The Wallace Stegner Center has a robust lineup of programs for the 2011-2012 academic year. Now in its seventeenth year, our annual symposium is titled “Silent Spring at 50: The Legacy of Rachel Carson.” The symposium will explore three aspects of Carson’s legacy: The celebration and protection of the marine world, the regulation of toxic chemicals, and Carson’s ongoing influence on the environmental movement and on women as environmentalists and scientists.
We will be joined by keynote speaker Sandra Steingraber, a scientist, poet and literary writer who has furthered the conversation that Rachel Carson launched about the toxins in our environment and the author of “Living Downstream,” which was made into an eponymous film.
We are honored to host Lynn Scarlett, deputy secretary of the Interior Department in the George W. Bush administration, who will speak at the Stegner Center on Nov. 3 as part of the Stegner Center Lecture series. Along with the Institute for Clean and Secure Energy, the Stegner Center will host an energy forum on Sept. 14, featuring keynote speakers former U.S. Senator Bob Bennett and former Wyoming Gov. Dave Freudenthal. The forum will consider how to balance priorities of regional energy demand, national energy security, economic impacts, natural resources, and climate change.

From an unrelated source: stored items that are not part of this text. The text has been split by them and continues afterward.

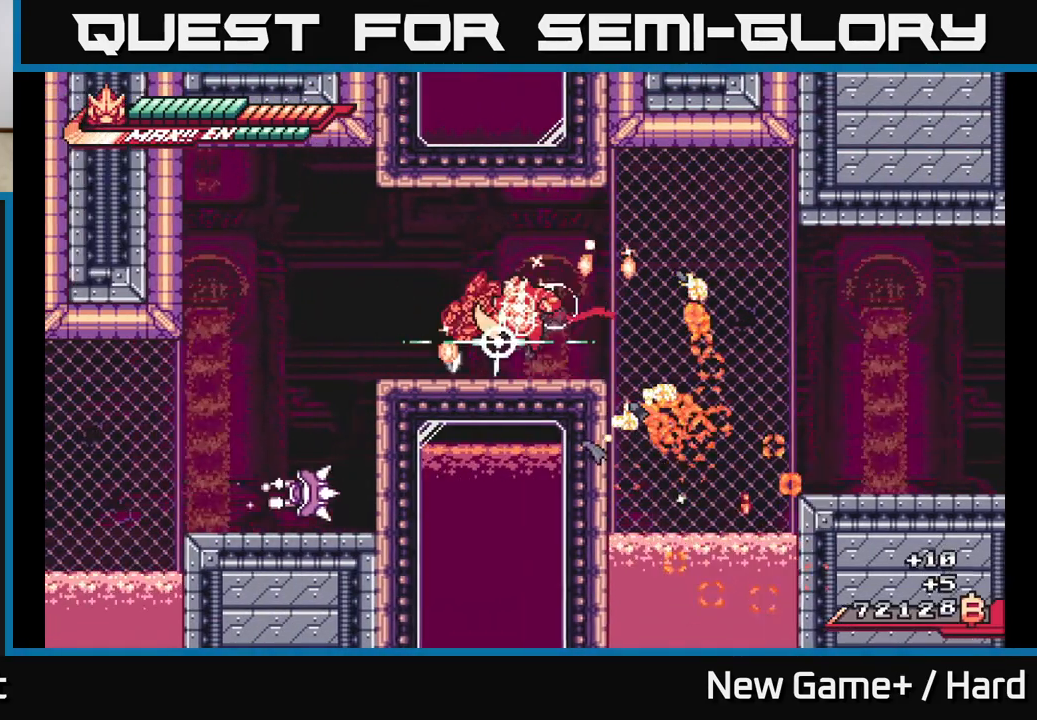
{"buttons": [], "left_stick": "left", "right_stick": "center", "events": [[67, "left_stick", "center"], [217, "left_stick", "left"]]}
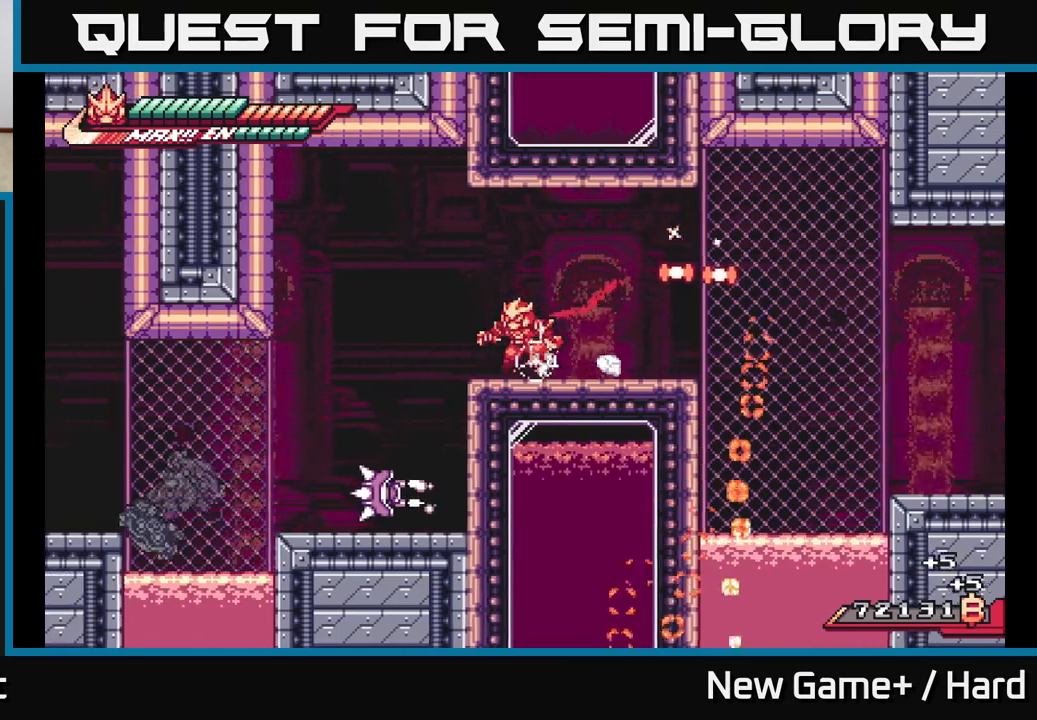
{"buttons": [], "left_stick": "left", "right_stick": "center", "events": []}
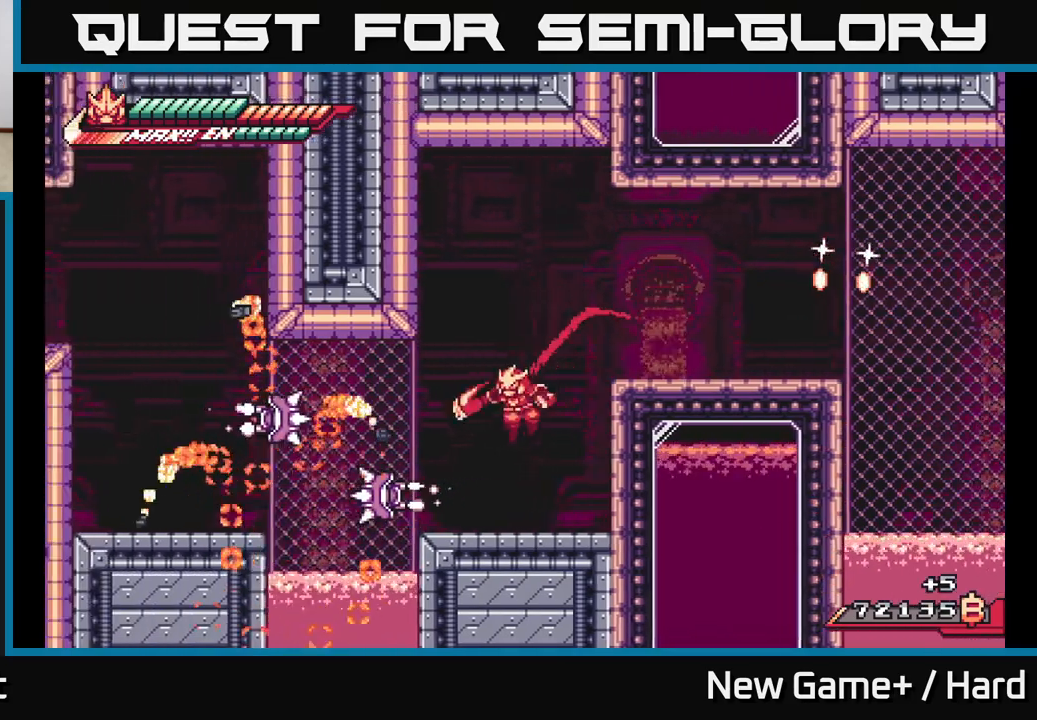
{"buttons": ["A", "X"], "left_stick": "center", "right_stick": "center", "events": [[50, "X", "down"], [150, "X", "up"], [183, "left_stick", "center"], [267, "X", "down"], [333, "A", "down"], [367, "X", "up"], [483, "X", "down"]]}
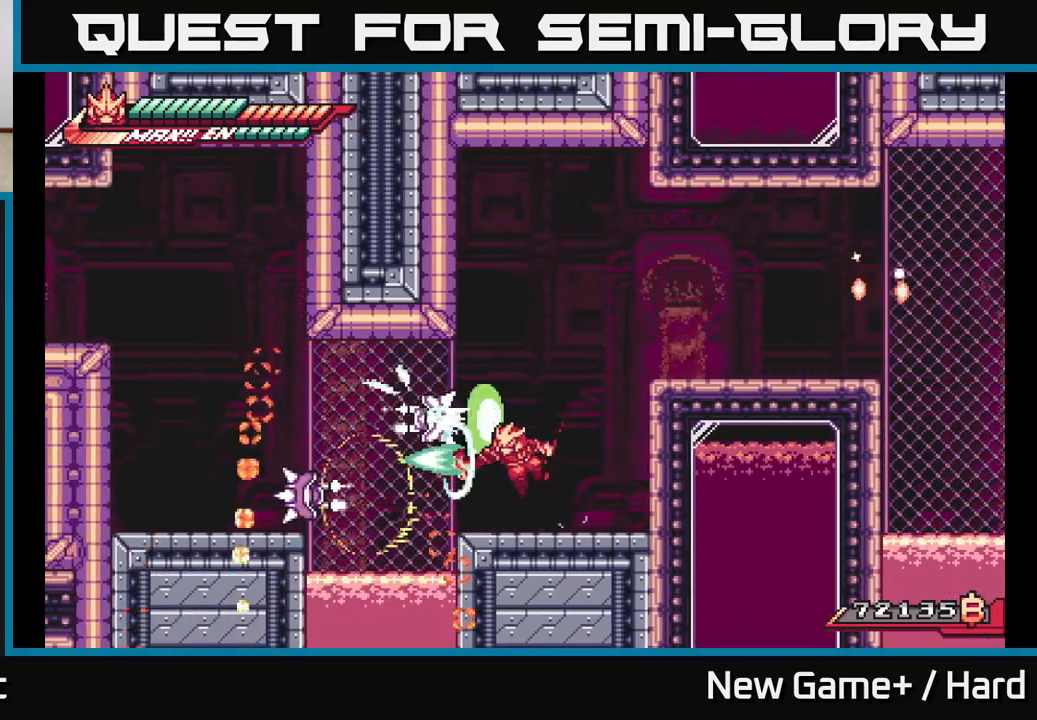
{"buttons": [], "left_stick": "up-left", "right_stick": "center", "events": [[17, "A", "up"], [83, "X", "up"], [133, "left_stick", "right"], [467, "left_stick", "up-left"]]}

On Feb. 9, the Stegner Center will host a daylong symposium titled “Electric Power in a Carbon Constrained World.” Experts from around the country will consider the pros and cons of coal, natural gas, alternative energy, and nuclear power as sources of electricity.
Our green bag series, held during the noon hour, will feature presentations this year on a variety of topics, including the ethnography of Yellowstone, biodiversity and habitat conservation, alternative transportation and land use planning for the Wasatch Front region, and other issues. Finally, we will host our seventh annual young scholar Lesley McAllister Nov. 14-15.